Then I went home and plugged into my home monitor. The boot process seems ok - displays a bunch of text - but when it switches into graphic mode, the screen goes black.
I'm a good dos/Win user, but a total newbie to Linux. Any command line I can use to get the box to recognize the monitor?Also, Red Hat gives a bunch of command line options during boot up - like grub. Which should I use?
Unlike windows, linux won't automaticly detect your monitor, that I know of. The problem is that your using a resolution / color depth / hurtz that your monitor can't handle and it is shutting off.
You can hit ctrl+alt+f1 to go to a command line logon, log in as root, then run xf86config, it might be a diffrent command. That should start the reconfigure of x, you're going to need to know what video card you have and what resolutions, color depths and hurtz levels your monitor can do, and a few other things like the keyboard layout and mouse type, etc... Let me know if you run into problems. And I probably have that command wrong, if it dosn't work I can look it up when I get home.
that is not completely true linux is in many cases ble to use edid info from monitor, not always however.

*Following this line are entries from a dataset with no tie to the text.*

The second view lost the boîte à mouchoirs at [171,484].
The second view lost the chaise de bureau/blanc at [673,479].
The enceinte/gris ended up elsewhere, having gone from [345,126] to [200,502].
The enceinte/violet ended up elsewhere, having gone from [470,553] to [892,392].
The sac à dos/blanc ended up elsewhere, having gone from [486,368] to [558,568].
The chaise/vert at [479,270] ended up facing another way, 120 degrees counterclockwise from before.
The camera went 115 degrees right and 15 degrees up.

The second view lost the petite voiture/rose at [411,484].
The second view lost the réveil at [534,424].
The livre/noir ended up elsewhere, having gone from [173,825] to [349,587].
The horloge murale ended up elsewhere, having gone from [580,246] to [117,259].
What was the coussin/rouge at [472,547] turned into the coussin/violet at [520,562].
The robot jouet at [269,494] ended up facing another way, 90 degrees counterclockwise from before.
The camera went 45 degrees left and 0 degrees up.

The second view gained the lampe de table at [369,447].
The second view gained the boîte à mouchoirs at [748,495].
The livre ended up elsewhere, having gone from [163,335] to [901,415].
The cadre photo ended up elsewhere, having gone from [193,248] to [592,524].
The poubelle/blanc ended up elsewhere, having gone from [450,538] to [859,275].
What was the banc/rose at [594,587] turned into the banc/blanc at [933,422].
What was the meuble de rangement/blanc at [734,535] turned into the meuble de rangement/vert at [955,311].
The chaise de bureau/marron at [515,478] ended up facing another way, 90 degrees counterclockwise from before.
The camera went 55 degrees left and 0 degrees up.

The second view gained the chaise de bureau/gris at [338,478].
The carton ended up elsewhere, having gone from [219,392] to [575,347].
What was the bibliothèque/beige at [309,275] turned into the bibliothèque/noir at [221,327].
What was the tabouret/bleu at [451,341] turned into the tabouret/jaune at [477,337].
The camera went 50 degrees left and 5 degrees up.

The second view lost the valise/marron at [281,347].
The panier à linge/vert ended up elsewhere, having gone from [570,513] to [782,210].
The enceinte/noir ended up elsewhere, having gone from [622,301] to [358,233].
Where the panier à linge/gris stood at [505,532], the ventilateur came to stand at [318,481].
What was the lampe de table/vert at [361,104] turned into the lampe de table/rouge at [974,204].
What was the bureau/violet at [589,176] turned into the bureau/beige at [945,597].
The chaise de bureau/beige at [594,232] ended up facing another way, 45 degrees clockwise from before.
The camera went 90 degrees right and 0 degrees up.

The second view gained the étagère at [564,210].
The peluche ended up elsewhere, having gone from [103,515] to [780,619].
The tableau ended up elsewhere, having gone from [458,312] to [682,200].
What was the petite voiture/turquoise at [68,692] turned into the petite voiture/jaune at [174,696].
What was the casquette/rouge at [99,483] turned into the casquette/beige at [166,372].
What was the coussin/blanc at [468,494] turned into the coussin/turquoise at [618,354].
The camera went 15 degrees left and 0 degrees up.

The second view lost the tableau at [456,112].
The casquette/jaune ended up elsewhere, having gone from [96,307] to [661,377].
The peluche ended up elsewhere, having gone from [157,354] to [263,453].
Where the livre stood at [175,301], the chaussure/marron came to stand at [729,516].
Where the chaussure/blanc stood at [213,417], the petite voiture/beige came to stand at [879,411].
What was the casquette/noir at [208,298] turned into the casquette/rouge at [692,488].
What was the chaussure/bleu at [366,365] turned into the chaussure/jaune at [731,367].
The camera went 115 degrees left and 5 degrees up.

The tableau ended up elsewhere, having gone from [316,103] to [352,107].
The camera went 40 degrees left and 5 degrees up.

I have my config file set with a wide range for vsync and hsync then the resolutions I want and color depths, I load X and it goes to the resolution I specified, then uses max refresh rates it can. then again I also use slack with a ton of customsation hacks along with a gf4 (nvidia drivers) and dual 17" monitors that can do 1024x768@85hz and have resolutions past 1600x1200 (don't know how mcuh higher to hard to see anything)
I check my log file (/var/log/X*.log (Can't remeber name I use tab completion to much)) and it has about 4 pages (if printed) of frequencies and possible combinatiosn that it eather checks as exceptible or unexceptible based off of info from card/monitors.
hope that helps, also 2 more things:
1) try checking your log (/var/log/X------.log) you can use less /file | more to see it (replace /file with path to log)
2) avoid using gui/automatic utilities to configure X 70% of the people that get X working only make it work after ditching the auto utilities and graphical ones. try typing xf86config and manually entering data. (menu hat you scroll through and select options)
just looked at your last post again:
you are not loged in as root, you are a user.
you need to do a su - then enter root password.
hopefully you remember what you ade the root password be
wait, you arn't trying to execute the file are you? (run it) that would give a similar error.
use your favorite editor, vi, emacs, whatever (do not use eather if you do not know how, otherwise good luck closing eather one)
it is a config file
if all else fails see if you have midnight commander (type mc) then cd to the directory and select the file then hit f4, I do not recommend midnight commander as an editor as it is after all a shell, but it does have an editor and is newbie safe.
Thanks friends. I realized that I needed to invoke some sort of editor to edit the file, which turned out to be vi (which isn't really all THAT hard to use). Now my monitor is happy, and I have a GUI, so I am happy. Thanks to everyone on this post for providing direction. The world has one less Windows user.